* Petunjuk Kerja: Tuliskan ulang seluruh teks tentang sosialisasi hukum karma tanpa mengubah satu kata atau tanda baca pun.

Setiap warga selalu diberi petunjuk kebenaran adat istiadat yang berlaku dan dibarengi dengan pengembangan rasa takut dalam jiwa setiap warga yang akan melakukan penyimpangan. Cara ini dilakukan dengan sosialisasi tentang berlakunya hukum karma. Misalnya, dikembangkan peribahasa "jangan mencuri satu jarum, maka nanti akan mengembalikan sebanyak kapak". Sosialisasi ini disampaikan baik dalam keluarga, sekolah, maupun di berbagai kesempatan lain. Rasa malu dan takut akan hukum karma benar-benar merasuk ke dalam jiwa anggota masyarakat sehingga ketegangan sosial dan penyimpangan sosial dapat dihindari oleh warga masyarakatnya.

* Materi yang Disajikan:

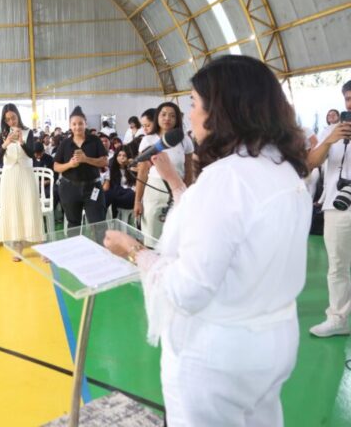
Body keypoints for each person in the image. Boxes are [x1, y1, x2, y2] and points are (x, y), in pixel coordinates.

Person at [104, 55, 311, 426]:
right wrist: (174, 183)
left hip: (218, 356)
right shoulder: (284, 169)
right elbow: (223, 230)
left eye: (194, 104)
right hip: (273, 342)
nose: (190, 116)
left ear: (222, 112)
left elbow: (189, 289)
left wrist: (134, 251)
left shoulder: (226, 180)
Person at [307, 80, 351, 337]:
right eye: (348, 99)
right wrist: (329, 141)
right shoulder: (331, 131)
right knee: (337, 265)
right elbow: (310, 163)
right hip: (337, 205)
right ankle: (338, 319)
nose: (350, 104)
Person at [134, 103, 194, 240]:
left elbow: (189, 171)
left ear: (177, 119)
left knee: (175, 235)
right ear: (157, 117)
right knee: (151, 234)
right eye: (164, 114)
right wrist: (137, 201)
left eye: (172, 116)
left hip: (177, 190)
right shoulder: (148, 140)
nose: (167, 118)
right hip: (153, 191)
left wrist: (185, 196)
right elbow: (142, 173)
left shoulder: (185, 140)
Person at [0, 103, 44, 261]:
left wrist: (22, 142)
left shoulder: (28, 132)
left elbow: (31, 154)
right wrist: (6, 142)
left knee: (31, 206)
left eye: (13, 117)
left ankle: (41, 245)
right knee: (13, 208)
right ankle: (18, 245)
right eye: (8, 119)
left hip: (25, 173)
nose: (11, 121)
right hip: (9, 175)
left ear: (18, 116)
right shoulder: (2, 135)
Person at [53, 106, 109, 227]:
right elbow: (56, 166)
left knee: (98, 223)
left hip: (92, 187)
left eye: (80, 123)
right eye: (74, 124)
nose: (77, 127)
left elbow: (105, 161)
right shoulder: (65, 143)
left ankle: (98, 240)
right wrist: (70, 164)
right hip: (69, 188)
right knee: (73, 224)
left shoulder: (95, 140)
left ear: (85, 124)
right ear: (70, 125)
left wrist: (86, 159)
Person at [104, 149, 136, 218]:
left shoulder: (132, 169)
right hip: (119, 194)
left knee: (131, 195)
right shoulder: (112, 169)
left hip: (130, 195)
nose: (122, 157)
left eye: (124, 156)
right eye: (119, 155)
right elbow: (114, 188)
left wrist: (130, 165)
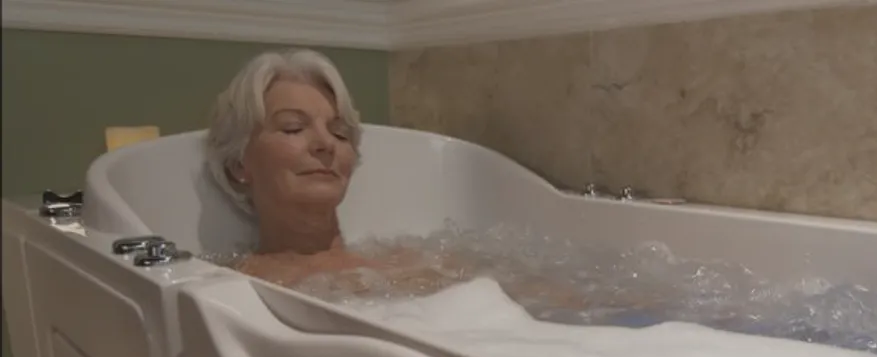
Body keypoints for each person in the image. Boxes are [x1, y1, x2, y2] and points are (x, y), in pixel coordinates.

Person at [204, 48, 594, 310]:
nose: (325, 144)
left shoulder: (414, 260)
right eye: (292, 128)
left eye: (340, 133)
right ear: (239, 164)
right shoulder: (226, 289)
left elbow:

* Jawaban Latihan:
Setiap warga selalu diberi petunjuk kebenaran adat istiadat yang berlaku dan dibarengi dengan pengembangan rasa takut dalam jiwa setiap warga yang akan melakukan penyimpangan. Cara ini dilakukan dengan sosialisasi tentang berlakunya hukum karma. Misalnya, dikembangkan peribahasa "jangan mencuri satu jarum, maka nanti akan mengembalikan sebanyak kapak". Sosialisasi ini disampaikan baik dalam keluarga, sekolah, maupun di berbagai kesempatan lain. Rasa malu dan takut akan hukum karma benar-benar merasuk ke dalam jiwa anggota masyarakat sehingga ketegangan sosial dan penyimpangan sosial dapat dihindari oleh warga masyarakatnya.